Dyson Loses at English Court of Appeal

There’s an old saying among lawyers (and law profs) that claims “you can’t suck and blow at the same time.” But it would seem that inventor Sir James Dyson is managing to expel steam from his ears even while his vacuum cleaners continue to inhale a decent share of the “hoover” market. The reason for his turbulence is that his share has been somewhat lessened in Britain thanks to a recent decision of the court of appeal for England and Wales. In Dyson Ltd v Vax Ltd [2011] EWCA Civ 1206 the court decided not to overturn a trial judgment that Vax’s Mach Zen C-91 MZ vacuum cleaner did not infringe Dyson’s registered design.

The language around which the issue was argued comes from (EU) Designs Directive 98/71:

    … A design shall be protected by a design right to the extent that it is new and has individual character…

    A design shall be considered to have individual character if the overall impression it produces on the informed user differs from the overall impression produced on such a user by any design which has been made available to the public before the date of filing of the application for registration or, if priority is claimed, the date of priority

    In assessing individual character, the degree of freedom of the designer in developing the design shall be taken into consideration.

    …A design right shall not subsist in features of appearance of a product which are solely dictated by its technical function…

    The scope of the protection conferred by a design right shall include any design which does not produce on the informed user a different overall impression.

    In assessing the scope of protection, the degree of freedom of the designer in developing his design shall be taken into consideration.

The court of appeal found no error in the trial judge’s conclusion that an “informed user” would find significant differences in the designs of the two machines. Indeed, Sir Robin Jacob, writing the first judgment, said he would have come to the same conclusion:

An informed user looking at the two designs would indeed notice the difference between them because the overall impressions are different: “smooth curving and elegant” versus “rugged angular and industrial.” These are different designs

I find it interesting that in assessing similarities and differences, the court hears argument as to particular features and puts itself in the position of the “informed user” to make the judgment, much, I suppose, as it would when the standard is the “reasonable person.” Yet a conclusion under the latter standard is, of course, a policy statement in some measure as to appropriate social conduct; whereas, the former standard seems to me, at least, to invite—indeed, beg for—actual evidence from actual informed users. I’d be interested to learn whether any of the judges used the machines in question, handled them, saw them in various settings, etc. My guess is not. There’s something… funny (both “peculiar” and “ha ha”) about a Lord Justice Jackson and a Lady Justice Black opining on a tool that they’d be better off asking their charlady about.
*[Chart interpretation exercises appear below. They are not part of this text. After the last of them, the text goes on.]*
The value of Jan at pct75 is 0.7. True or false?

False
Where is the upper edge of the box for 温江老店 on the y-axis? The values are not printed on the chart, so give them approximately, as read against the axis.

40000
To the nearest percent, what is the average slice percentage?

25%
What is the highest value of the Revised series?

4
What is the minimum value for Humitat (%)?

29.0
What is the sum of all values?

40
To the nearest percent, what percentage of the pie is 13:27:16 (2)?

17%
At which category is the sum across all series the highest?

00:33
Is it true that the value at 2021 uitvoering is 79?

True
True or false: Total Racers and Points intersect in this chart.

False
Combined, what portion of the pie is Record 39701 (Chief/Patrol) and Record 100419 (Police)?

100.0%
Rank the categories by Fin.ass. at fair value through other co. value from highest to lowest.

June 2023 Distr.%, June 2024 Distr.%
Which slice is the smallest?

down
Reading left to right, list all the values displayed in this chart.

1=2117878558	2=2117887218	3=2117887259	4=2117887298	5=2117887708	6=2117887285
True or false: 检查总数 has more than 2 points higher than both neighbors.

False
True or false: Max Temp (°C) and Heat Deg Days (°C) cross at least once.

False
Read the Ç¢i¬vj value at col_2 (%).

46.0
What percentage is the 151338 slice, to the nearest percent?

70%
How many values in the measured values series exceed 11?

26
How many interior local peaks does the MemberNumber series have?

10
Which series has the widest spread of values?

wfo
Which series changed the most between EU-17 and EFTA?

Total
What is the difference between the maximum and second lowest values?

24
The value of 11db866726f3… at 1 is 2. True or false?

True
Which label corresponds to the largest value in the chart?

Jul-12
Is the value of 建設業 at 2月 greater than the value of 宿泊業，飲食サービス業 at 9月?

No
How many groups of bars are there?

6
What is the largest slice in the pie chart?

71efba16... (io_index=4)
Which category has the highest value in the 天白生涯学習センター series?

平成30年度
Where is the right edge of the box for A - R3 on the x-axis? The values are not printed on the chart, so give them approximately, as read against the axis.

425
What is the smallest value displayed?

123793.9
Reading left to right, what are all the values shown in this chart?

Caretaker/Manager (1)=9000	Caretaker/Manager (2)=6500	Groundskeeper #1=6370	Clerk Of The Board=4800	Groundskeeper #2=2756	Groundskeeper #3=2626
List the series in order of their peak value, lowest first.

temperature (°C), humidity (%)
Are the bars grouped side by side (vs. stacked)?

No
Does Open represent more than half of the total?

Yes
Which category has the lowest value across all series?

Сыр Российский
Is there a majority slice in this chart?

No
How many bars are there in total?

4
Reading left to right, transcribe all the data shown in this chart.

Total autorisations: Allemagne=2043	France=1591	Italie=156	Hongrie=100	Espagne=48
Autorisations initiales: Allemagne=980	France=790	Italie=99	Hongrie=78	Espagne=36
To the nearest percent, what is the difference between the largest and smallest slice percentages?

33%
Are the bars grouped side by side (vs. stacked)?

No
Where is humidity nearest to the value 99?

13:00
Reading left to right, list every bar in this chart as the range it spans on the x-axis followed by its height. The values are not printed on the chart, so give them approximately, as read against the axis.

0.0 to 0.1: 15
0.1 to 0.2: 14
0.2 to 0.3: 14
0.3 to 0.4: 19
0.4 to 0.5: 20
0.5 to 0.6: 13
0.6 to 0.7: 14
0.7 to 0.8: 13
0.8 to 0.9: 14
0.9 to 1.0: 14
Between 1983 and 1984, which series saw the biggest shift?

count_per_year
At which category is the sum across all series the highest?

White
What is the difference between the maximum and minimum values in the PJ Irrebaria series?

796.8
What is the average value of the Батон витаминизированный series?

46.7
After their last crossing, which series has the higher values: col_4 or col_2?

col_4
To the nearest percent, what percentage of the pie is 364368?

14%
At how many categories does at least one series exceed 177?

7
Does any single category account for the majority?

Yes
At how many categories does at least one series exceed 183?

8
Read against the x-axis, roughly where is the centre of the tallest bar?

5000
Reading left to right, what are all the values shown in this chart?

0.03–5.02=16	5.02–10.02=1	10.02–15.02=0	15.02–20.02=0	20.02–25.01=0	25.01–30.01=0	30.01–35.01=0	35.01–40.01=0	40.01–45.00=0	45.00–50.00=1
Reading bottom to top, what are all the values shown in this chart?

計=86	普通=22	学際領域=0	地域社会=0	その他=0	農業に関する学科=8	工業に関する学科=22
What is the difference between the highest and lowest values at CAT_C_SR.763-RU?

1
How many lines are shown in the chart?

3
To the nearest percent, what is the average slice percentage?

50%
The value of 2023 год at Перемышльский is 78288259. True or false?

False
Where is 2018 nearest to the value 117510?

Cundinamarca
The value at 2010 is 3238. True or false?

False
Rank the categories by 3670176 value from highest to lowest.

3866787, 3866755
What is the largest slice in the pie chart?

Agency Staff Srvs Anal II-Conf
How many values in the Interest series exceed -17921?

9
But in case you’d like to venture an opinion yourself, expert or inexpert, you can consult a number of photographs of the two machines in similar poses at the end of the appeal judgment, only two of which are reproduced here (the Dyson is on the left; click on an image to enlarge it):

And the steam coming out of Sir James’s ears? Dyson had won a case in France against the same Chinese-owned company with respect to the same machine. He’s quoted as saying after the court of appeal judgment:

[I]t is galling and mind-boggling. There is something very off when we get support from the French courts but not from the British. We need to better protect British design.